Yoshiharu Tsukamoto of Atelier Bow Wow and Tokyo Tech. rounded out the Congress with a talk that charted a great swathe of research and projects centred his notion of ‘Behaviourology’; where natural, human and architectural behaviour intersect. Tsukamoto presented Koisuru-Buta Laboratory as an architecturally simple but socially sophisticated model of instilling agency. Providing long term employment to people with physical and mental disabilities, the pork processing facility, restaurant and farmers market, reconnects individuals (consumers) with primary producers.

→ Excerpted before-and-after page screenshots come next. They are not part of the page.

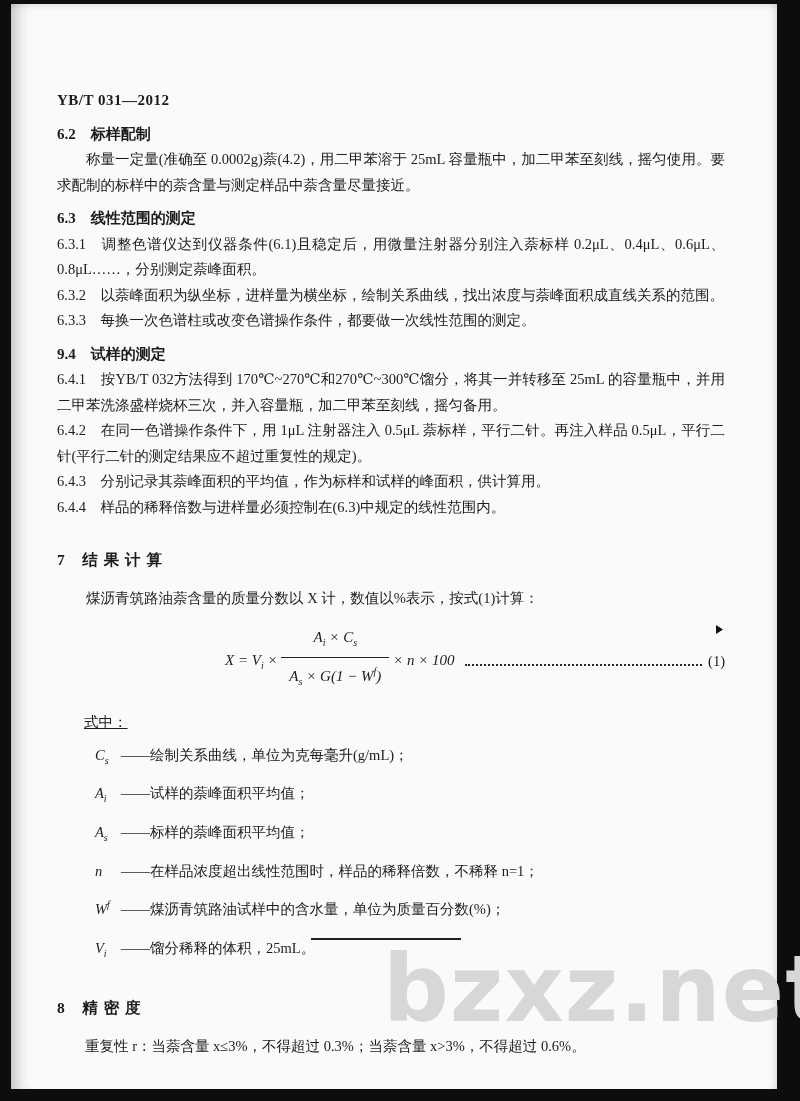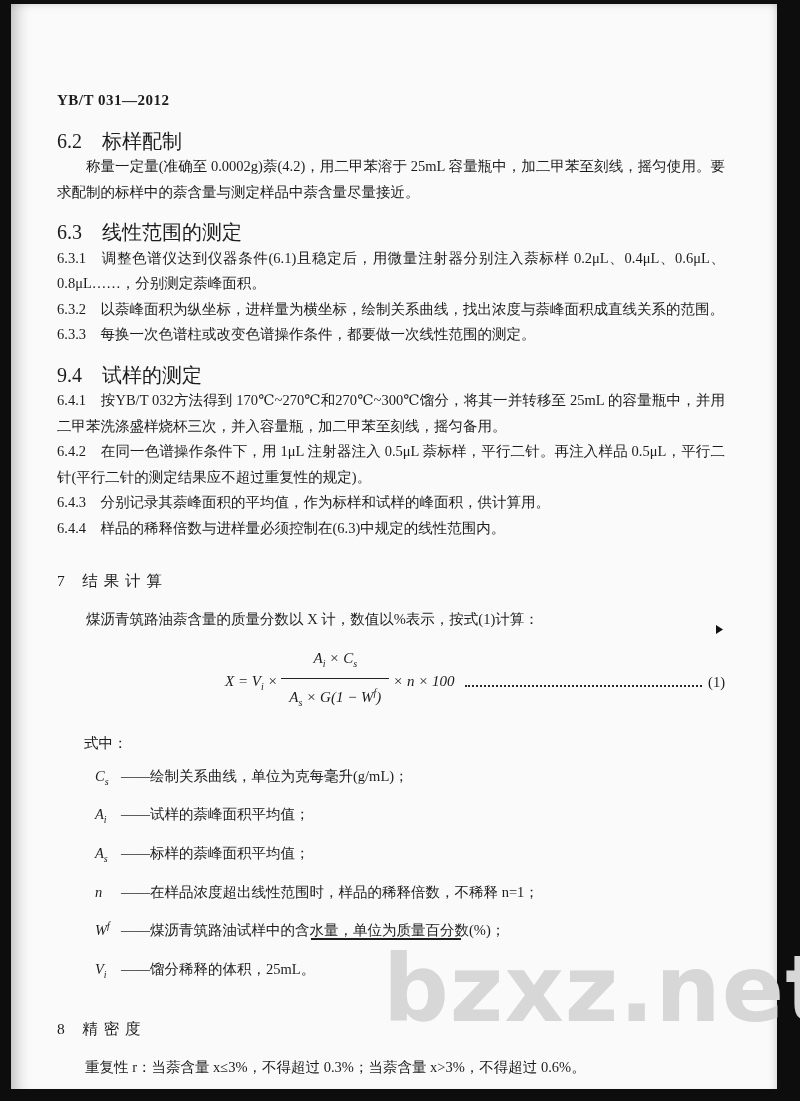"6.2 标样配制" .h2 { font-size: 20px -> 15px; font-weight: 400 -> 700; margin-top: 15px -> 8px }
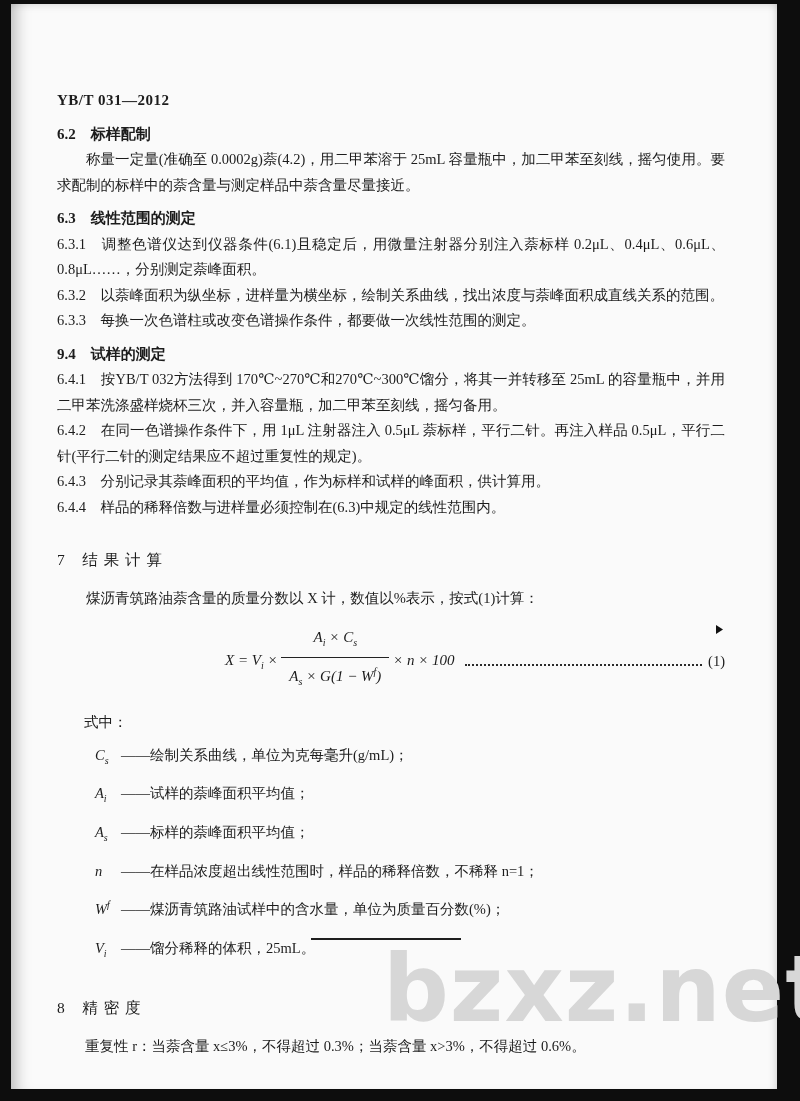"7 结 果 计 算" .h1 { font-weight: 400 -> 700 }
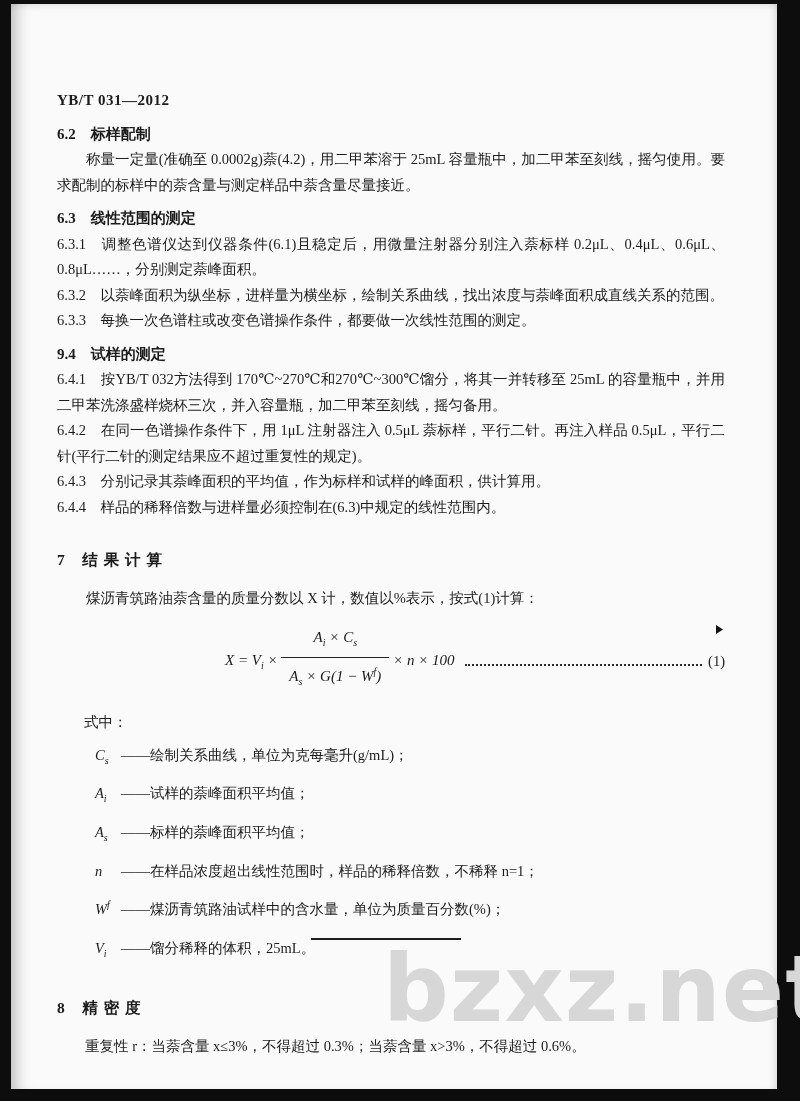"式中：" .where { text-decoration: none -> underline }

Meanwhile the construction of the centre’s latest wing has revitalised a small scale forestry industry and provided possibly the last opportunity for a number of elderly carpenters to pass on their skills to another generation.
Agency as Congress
Congress as an institution is a tonic; presenting a series of possibilities to consider and debate, reject or hybridise and disseminate through our own practice. Agency 2017 has provoked more questions than answers, as any good Congress should! I still don’t know how to de-commodify the Australian understanding of ‘home’; I am still unclear of how we can best revolutionise professional practice; but I left Sydney invigorated, and determined to seek out and deploy every inch of agency I can muster. As the first Australasian Student Architecture Congress in eight years to be completely orchestrated by students, Agency 2017 is the very embodiment of its theme and the entire team should be applauded this stellar effort. An understandably emotional Peter Nguyen closed the Congress by quoting the late great Paul Pholeros: “You have to make a difference every single day.” As spatial agents heading back into halls of our institutions or the workstations of our offices, these words are now our call to arms.